For one, it may just be my biases (but then again, there are plenty of “liberal” comic strips I find insufferable, Non Sequitur’s occasional rambling detours into liberal musings being a prominent example). But then again, I have found it hard to find a single conservative comic strip that even merits a regular read.

Let’s take two of the most prominent ones:

One of the early ones was Mallard Fillmore, a strip about a conservative journalist who happens to be a duck. During the Clinton years, the cartoonist Bruce Tinsley, picked up every canard he could find and put it in his strip. As the Wikipedia entry for the strip notes, even in the post-2001 period, the strip has mocked Clinton more than Bush. A recent hilarious strip (September 2, 2006) in its entirety: “Liberal… n. someone who is certain that Mel Gibson is Anti-Semitic… and the United Nations isn’t.”

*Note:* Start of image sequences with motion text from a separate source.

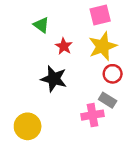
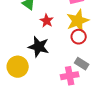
red circle: (113, 74) -> (79, 37), moved
yellow circle: (28, 126) -> (18, 67), moved

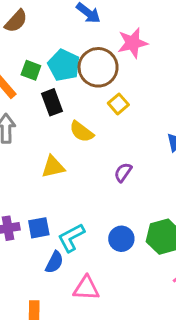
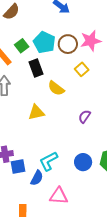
pink star: (133, 43) -> (91, 41), moved
brown circle: (98, 67) -> (68, 44), size x0.7
green square: (31, 70) -> (22, 46), turned 32
blue square: (39, 228) -> (18, 167), moved

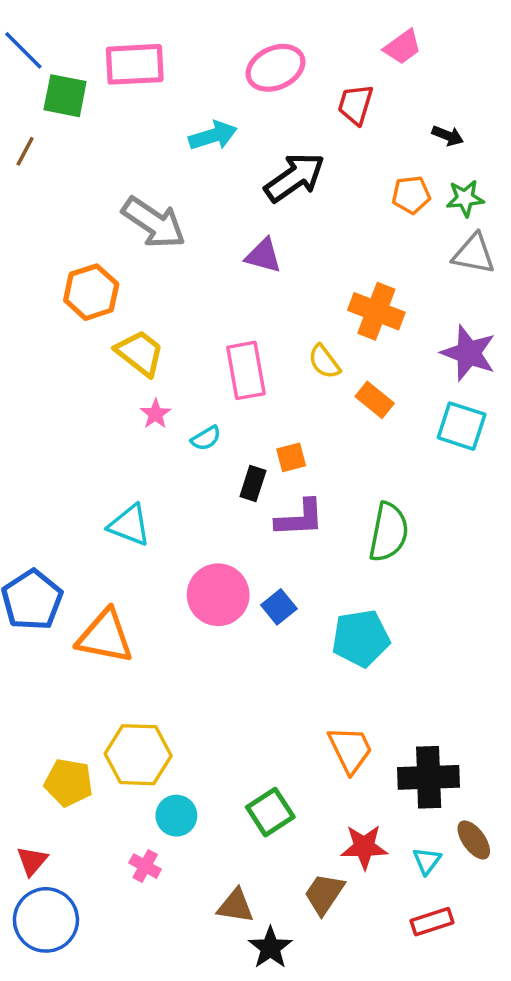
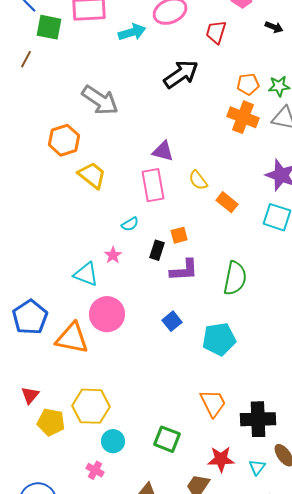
cyan arrow: (213, 136) -> (132, 32), moved
black arrow: (448, 136) -> (274, 27), moved
purple triangle: (263, 256) -> (163, 151), moved
orange cross: (376, 311) -> (243, 117), moved
pink star: (156, 414) -> (113, 255), moved
pink circle: (218, 595) -> (107, 314), moved
green square: (270, 812) -> (167, 439), turned -36
red triangle: (32, 861) -> (30, 395), moved

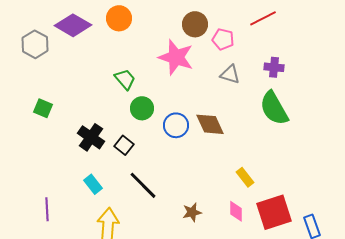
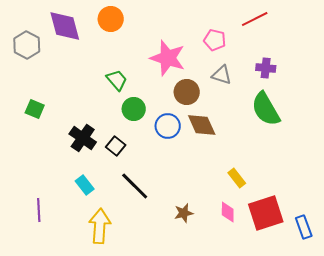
brown circle: (195, 24) -> (187, 92), moved
purple diamond: (73, 25) -> (65, 26), turned 45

A more recent strip, Prickly City, consisting of a libertarian girl and a coyote, treads the same path. In early February 2005, the Chicago Tribune pulled the strip one day for an ad hominem attack on Teddy Kennedy (see this for another, tamer attack…). And its sterling respect for democratic rights right before the 2004 elections here. Blog Shrubville tracks Scott Stantis’ comic adventures.

No need to devote any space to Johnny Hart’s insane “conservative” and fundamentalist viewpoints in his comic B.C.. Just check out his strips the week of October 9, 2006, and see what you think.

I am willing to be educated—are there any good right-wing comic strips around? [And I don’t mean editorial cartoons, as there are plenty of good ones around; Daryl Cagle does a pretty good job of compiling them.] And if not, why not?